**The request**
Please extract the data from its first line through the line containing "Perú underline: none -> present", inclusive, and copy those lines verbatim.

Raw records
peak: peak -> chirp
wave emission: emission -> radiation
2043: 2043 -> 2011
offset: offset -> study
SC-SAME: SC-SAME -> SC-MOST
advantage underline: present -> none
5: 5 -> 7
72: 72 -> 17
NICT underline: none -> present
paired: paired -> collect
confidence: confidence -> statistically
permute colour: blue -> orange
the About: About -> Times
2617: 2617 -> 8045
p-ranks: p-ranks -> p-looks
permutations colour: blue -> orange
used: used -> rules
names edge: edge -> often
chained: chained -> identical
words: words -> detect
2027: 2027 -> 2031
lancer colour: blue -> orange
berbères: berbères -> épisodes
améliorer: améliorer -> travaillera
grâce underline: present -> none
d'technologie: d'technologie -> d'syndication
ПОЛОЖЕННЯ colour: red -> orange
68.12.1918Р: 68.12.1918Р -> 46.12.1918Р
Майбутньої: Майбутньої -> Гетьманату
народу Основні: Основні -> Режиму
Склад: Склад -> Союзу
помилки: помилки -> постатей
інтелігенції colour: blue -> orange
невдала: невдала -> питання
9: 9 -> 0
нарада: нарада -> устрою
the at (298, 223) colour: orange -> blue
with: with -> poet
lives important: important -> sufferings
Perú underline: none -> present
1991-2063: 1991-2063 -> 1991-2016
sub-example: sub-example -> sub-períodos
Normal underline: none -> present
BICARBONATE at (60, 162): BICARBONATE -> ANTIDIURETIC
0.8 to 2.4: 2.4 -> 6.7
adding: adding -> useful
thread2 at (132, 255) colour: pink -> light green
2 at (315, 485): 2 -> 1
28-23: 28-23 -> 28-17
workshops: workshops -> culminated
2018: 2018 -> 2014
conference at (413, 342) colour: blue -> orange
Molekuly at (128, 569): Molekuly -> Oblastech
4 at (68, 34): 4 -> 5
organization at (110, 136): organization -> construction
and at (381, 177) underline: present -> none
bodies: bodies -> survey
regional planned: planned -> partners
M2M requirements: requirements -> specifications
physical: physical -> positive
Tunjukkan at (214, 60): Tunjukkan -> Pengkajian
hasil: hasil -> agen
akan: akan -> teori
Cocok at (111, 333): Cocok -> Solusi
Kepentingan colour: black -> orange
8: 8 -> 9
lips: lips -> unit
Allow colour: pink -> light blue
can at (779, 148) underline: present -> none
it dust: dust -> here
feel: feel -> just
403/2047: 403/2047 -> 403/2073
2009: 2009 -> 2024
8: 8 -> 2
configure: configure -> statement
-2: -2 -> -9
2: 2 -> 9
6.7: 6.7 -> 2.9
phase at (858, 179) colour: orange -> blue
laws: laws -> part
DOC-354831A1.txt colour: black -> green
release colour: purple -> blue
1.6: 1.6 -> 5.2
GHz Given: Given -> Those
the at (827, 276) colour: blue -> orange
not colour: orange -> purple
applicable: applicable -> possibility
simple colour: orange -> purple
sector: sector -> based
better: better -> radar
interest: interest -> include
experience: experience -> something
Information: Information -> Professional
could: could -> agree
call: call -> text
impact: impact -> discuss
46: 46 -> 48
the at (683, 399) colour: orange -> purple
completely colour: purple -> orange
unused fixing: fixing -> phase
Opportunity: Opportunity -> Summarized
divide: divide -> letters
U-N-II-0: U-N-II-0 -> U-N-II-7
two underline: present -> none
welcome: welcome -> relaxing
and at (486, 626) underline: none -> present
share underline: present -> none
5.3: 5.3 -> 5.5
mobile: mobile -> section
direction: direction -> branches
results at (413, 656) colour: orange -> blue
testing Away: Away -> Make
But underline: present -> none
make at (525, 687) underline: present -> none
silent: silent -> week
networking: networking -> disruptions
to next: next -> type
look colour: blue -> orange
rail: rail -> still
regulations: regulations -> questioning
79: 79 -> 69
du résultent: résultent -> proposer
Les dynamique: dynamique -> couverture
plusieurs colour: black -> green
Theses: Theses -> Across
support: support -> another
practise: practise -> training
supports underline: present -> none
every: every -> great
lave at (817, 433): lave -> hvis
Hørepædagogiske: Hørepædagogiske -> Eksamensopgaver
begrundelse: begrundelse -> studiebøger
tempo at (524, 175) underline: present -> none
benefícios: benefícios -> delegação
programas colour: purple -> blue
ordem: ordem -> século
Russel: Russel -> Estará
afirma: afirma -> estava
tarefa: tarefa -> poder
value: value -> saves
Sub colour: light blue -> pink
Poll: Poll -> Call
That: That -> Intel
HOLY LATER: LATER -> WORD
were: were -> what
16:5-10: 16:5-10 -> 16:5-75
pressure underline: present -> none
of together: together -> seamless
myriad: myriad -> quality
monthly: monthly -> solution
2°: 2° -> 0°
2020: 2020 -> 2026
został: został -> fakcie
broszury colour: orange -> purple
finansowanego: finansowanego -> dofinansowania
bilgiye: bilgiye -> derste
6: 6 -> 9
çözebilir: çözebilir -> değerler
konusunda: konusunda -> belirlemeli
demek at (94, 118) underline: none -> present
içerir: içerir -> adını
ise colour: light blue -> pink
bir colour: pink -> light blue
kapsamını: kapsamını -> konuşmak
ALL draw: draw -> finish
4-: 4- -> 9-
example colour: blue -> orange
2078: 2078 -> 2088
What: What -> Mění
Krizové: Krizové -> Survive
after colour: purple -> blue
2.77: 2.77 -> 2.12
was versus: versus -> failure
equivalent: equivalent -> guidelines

**Completed task**
peak: peak -> chirp
wave emission: emission -> radiation
2043: 2043 -> 2011
offset: offset -> study
SC-SAME: SC-SAME -> SC-MOST
advantage underline: present -> none
5: 5 -> 7
72: 72 -> 17
NICT underline: none -> present
paired: paired -> collect
confidence: confidence -> statistically
permute colour: blue -> orange
the About: About -> Times
2617: 2617 -> 8045
p-ranks: p-ranks -> p-looks
permutations colour: blue -> orange
used: used -> rules
names edge: edge -> often
chained: chained -> identical
words: words -> detect
2027: 2027 -> 2031
lancer colour: blue -> orange
berbères: berbères -> épisodes
améliorer: améliorer -> travaillera
grâce underline: present -> none
d'technologie: d'technologie -> d'syndication
ПОЛОЖЕННЯ colour: red -> orange
68.12.1918Р: 68.12.1918Р -> 46.12.1918Р
Майбутньої: Майбутньої -> Гетьманату
народу Основні: Основні -> Режиму
Склад: Склад -> Союзу
помилки: помилки -> постатей
інтелігенції colour: blue -> orange
невдала: невдала -> питання
9: 9 -> 0
нарада: нарада -> устрою
the at (298, 223) colour: orange -> blue
with: with -> poet
lives important: important -> sufferings
Perú underline: none -> present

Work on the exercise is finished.